━━━ Dataset

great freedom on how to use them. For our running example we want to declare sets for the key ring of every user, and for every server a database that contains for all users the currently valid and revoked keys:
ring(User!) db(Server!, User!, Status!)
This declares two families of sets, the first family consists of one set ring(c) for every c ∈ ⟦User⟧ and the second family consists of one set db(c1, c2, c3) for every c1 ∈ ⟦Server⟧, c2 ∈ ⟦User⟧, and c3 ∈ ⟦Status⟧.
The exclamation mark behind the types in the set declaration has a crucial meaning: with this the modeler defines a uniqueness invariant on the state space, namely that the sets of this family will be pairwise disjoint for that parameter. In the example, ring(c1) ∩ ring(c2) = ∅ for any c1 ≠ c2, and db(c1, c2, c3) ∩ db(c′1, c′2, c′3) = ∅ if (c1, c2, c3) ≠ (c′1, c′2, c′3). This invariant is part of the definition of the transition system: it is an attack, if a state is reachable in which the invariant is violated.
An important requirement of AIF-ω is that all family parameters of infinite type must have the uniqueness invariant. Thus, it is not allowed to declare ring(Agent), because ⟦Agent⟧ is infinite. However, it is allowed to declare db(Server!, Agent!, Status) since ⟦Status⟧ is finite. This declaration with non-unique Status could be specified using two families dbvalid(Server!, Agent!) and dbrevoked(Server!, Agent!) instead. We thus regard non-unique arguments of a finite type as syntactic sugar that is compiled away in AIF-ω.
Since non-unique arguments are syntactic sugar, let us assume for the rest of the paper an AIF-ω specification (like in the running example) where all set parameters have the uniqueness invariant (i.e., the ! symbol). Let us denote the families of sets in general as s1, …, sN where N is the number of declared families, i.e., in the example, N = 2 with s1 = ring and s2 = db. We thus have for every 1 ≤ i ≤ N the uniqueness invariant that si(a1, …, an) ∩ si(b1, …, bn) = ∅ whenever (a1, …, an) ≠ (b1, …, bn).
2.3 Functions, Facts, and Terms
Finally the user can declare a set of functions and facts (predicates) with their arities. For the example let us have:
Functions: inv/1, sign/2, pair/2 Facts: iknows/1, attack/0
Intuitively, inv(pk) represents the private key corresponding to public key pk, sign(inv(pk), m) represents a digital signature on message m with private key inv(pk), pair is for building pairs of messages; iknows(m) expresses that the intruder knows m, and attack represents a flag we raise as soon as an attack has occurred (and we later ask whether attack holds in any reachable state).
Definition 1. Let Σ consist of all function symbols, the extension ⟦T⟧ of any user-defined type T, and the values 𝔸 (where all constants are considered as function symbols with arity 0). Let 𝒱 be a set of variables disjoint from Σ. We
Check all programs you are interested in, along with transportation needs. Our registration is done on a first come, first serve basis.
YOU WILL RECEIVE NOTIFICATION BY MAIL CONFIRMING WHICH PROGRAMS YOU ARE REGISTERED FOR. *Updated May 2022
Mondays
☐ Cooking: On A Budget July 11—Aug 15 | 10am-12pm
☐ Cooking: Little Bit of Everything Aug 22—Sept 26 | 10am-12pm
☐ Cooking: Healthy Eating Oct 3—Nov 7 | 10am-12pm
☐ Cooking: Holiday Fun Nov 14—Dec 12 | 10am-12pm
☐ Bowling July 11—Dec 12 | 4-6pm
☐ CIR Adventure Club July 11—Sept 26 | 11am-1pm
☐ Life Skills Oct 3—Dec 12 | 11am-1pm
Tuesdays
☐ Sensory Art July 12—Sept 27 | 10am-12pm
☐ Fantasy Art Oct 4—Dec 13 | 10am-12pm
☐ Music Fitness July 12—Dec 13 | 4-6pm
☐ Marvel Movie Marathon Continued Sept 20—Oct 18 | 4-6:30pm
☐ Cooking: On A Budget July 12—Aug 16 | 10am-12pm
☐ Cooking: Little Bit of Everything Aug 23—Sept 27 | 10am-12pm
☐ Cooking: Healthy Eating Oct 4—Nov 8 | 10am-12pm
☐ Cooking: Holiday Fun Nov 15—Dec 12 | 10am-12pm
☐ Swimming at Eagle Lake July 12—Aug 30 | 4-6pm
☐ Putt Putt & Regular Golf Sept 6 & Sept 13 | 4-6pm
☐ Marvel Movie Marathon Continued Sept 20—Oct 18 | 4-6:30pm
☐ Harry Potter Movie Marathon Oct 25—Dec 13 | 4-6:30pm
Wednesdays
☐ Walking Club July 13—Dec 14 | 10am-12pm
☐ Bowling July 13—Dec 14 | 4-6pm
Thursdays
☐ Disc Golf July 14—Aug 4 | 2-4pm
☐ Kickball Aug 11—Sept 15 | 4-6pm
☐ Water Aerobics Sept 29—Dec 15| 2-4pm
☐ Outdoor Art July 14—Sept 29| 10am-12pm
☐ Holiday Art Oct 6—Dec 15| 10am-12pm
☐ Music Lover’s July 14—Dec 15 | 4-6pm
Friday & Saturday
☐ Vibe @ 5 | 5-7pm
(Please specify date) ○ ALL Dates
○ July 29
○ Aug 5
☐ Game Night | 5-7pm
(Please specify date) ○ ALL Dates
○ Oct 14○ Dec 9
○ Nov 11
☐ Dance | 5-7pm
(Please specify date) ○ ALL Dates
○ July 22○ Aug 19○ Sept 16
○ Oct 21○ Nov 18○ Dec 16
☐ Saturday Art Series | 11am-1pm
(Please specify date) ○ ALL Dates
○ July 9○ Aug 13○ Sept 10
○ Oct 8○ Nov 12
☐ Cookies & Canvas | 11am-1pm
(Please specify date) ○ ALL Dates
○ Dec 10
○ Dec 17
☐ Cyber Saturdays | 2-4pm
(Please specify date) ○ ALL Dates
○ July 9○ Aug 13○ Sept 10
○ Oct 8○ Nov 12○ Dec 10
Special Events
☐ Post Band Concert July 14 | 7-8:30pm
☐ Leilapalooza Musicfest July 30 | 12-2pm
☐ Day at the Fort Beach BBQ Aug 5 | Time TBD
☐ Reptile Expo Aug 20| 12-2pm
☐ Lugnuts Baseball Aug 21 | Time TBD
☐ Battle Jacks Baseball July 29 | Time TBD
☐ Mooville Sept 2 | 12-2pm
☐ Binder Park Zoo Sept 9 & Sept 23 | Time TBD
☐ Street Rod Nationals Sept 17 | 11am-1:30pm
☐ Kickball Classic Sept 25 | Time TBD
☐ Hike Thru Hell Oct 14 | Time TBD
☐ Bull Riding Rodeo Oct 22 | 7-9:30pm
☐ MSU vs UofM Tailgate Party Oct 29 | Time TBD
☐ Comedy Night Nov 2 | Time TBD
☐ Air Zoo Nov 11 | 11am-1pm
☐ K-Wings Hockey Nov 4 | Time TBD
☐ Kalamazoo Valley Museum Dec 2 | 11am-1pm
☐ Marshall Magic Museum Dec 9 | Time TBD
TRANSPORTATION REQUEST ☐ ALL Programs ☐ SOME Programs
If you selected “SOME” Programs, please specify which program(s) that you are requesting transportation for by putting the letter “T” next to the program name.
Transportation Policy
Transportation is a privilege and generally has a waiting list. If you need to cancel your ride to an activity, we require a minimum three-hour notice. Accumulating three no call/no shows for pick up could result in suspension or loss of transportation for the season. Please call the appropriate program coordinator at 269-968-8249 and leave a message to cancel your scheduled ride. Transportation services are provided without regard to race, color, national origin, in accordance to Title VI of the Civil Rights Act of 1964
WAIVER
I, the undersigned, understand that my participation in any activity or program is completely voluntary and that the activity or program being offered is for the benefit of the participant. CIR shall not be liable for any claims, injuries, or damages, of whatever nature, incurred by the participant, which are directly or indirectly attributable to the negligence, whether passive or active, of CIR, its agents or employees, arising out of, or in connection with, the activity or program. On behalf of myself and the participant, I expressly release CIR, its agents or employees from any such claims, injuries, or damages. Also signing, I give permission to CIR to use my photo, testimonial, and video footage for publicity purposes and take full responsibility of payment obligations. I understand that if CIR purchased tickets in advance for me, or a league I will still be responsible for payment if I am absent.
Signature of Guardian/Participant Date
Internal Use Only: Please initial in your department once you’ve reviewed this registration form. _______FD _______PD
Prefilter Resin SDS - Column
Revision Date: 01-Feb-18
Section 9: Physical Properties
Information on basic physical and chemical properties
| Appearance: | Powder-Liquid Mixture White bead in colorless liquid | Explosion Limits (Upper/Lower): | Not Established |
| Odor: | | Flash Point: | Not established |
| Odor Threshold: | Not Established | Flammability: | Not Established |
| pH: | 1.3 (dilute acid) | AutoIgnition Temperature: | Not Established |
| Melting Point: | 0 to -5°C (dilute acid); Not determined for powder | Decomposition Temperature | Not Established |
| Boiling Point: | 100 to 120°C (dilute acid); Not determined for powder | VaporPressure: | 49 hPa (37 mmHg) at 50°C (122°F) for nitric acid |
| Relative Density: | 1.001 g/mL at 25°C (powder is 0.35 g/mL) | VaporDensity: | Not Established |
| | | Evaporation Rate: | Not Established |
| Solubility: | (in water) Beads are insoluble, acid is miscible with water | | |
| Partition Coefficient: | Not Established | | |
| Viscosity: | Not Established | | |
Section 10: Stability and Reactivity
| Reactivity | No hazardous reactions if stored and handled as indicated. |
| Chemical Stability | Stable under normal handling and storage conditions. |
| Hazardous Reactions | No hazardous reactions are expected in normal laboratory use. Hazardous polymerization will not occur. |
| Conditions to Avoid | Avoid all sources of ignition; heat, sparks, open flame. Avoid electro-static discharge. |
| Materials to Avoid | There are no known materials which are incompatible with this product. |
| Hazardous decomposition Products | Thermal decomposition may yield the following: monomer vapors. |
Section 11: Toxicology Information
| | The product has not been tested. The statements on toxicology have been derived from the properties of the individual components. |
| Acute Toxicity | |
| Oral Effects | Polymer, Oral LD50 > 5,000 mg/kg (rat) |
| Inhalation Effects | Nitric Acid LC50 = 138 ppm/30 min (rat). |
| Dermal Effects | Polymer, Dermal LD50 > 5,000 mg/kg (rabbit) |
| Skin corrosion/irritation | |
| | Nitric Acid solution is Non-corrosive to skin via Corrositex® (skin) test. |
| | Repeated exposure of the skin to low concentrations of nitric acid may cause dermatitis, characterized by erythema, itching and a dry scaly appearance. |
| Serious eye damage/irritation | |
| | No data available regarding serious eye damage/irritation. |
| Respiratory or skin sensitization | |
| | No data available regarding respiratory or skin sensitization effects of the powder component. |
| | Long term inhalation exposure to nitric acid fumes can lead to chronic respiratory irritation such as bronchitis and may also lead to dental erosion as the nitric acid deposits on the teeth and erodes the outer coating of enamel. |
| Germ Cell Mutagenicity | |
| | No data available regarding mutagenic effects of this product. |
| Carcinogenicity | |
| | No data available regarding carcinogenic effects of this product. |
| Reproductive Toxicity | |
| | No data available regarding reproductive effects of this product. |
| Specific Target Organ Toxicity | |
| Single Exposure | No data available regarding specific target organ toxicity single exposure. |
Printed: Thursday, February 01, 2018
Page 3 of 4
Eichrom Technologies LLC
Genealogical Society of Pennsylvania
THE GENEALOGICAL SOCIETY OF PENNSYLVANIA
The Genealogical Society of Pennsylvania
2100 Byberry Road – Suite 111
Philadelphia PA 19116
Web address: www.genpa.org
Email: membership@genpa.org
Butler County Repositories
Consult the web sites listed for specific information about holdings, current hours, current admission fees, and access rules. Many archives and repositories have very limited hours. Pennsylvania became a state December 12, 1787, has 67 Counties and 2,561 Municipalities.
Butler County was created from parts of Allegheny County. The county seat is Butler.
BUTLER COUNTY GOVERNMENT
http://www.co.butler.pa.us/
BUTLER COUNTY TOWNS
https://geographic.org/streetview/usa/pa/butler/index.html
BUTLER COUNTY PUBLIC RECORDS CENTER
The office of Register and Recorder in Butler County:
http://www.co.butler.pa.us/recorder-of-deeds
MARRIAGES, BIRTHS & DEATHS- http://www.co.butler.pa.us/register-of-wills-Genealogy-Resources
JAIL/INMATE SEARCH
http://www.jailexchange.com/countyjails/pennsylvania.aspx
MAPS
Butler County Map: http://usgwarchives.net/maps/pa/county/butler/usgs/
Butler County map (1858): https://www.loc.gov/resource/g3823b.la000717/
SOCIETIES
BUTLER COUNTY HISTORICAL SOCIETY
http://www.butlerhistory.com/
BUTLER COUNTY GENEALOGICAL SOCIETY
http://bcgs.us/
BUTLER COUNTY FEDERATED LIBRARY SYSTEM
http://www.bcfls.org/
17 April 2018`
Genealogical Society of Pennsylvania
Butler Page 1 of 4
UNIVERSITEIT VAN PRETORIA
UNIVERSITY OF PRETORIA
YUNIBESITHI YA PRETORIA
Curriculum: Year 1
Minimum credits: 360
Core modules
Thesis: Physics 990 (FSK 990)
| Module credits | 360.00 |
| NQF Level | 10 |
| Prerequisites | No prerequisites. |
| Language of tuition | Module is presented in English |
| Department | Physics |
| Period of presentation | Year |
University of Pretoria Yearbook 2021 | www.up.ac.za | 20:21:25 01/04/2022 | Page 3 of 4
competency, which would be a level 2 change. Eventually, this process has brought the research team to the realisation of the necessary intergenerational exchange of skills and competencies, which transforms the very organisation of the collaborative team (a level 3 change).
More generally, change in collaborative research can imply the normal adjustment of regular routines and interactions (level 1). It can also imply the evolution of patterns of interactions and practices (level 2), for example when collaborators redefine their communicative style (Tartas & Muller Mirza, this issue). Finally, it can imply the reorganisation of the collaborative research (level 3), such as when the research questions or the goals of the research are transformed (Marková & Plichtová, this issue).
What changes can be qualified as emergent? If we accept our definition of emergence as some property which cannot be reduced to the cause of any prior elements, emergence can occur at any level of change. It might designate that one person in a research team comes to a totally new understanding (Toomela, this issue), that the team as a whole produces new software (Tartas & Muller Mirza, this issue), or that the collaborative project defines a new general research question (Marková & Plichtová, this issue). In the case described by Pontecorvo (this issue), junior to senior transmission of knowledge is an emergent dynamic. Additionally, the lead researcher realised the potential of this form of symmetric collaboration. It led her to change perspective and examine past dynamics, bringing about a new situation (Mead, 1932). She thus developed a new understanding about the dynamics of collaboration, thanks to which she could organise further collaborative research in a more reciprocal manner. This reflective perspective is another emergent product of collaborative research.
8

━━━━━━

• **Task to complete**:
The answer must consist of each line in the entries above that includes "Golf".

• **Result of the task**:
☐ Putt Putt & Regular Golf Sept 6 & Sept 13 | 4-6pm
☐ Disc Golf July 14—Aug 4 | 2-4pm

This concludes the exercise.